NEW YORK (GenomeWeb) – A UK-led research team has tracked down four previously unidentified loci with ties to testicular cancer, adding to what is known about genetic risk of the disease.
As they reported in Nature Communications, the researchers, led by the Institute of Cancer Research, focused on testicular germ cell tumor, carrying out a multi-stage genome-wide association study that included more than 6,000 individuals with the disease and nearly 19,100 unaffected controls.

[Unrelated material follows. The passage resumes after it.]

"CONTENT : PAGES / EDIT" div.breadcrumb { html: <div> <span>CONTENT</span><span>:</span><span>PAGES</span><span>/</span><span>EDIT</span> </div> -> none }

Their results pointed to four risk sites not found in the past, falling on chromosomes 3, 11, and 16.
The team's follow-up work suggests that testing at the four new loci — together with the 21 testicular cancer risk loci identified in the past — could eventually help find men at highest risk of testicular germ cell tumor.

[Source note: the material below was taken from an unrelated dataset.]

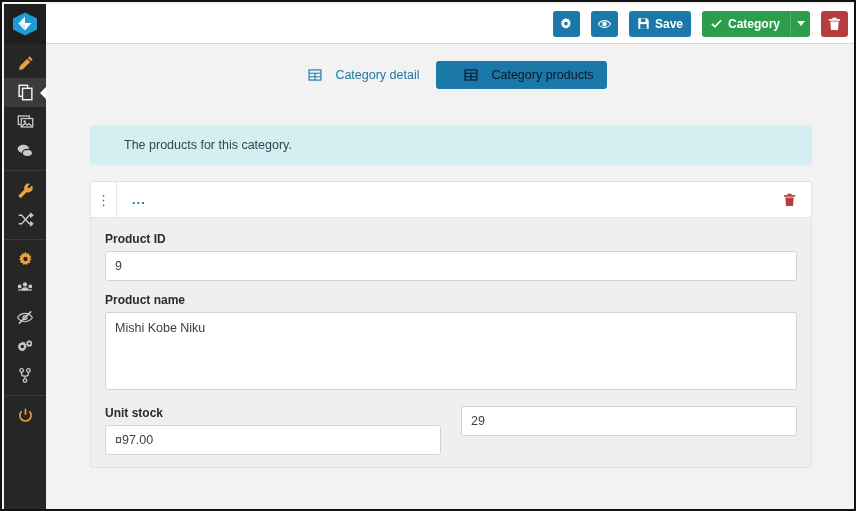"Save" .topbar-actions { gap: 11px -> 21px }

"Applying these 25 variants, we found that men in the top one percent for testicular cancer risk were at a more than tenfold elevated risk of developing the disease compared with the average — although that still adds up to only around a five percent (one in twenty) chance of developing testicular cancer," senior author Clare Turnbull, a genetics and epidemiology researcher at the Institute of Cancer Research in London, said in a statement.
Testicular germ cell tumors typically respond well to standard platinum-based chemotherapy, somewhat diminishing the urgency in finding targetable testicular cancer mutations.
But because the disease appears to be on the rise in some Western countries, Turnbull and colleagues reasoned that there might be a benefit to using GWAS to delve into disease biology and search for variants common to those most susceptible to the disease.
"[I]f we can identify more of the genetic variation underlying testicular cancer, this sort of testing might be used clinically to help identify those at most risk of testicular cancer before they develop the disease, such that we can offer measures to help stop them from developing testicular cancer," Turnbull said.
For the first stage of the study, the researchers used Illumina HumanCNV370 Duo bead or Infinium 1.2M arrays to directly assess more than 300,000 SNPs in 986 cases and 4,946 controls, along with millions of additional imputed SNPs.
They followed up on that discovery-stage analysis by comparing SNP profiles in another 1,064 individuals with testicular germ cell tumor and 10,082 unaffected individuals who had been assessed with a custom Illumina Infinium iCOGS array, as well as a meta-analysis of the discovery and follow-up cohorts.
By scrutinizing tens of thousands of SNPs that had been tested in both groups, the team narrowed in on suspicious SNPs at a dozen loci, 10 of which were successfully genotyped in 4,009 more cases and 4,066 controls in the replication analysis.
Combined with a meta-analysis of individuals from all three stages of the study, the researchers used these data to verify testicular cancer associations at four loci.
In particular, their results suggest that those with testicular germ cell tumor tend to have particular variants in and around the chromosome 3 gene TFDP2 and the GAB2 gene on chromosome 11, along with independent chromosome 16 sites near the GSPT1 and ZFPM1 genes.
The testicular cancer-associated SNP at one of the chromosome 16 sites appeared to influence GSPT1 expression, the researchers reported. Their other analyses uncovered conservation for variants at two of the new risk loci.
Based on the new and known testicular cancer risk SNPs, the team estimated that the risk of testicular cancer comes in at just over 5 percent for men who scored in the top 1 percent of the polygenetic risk.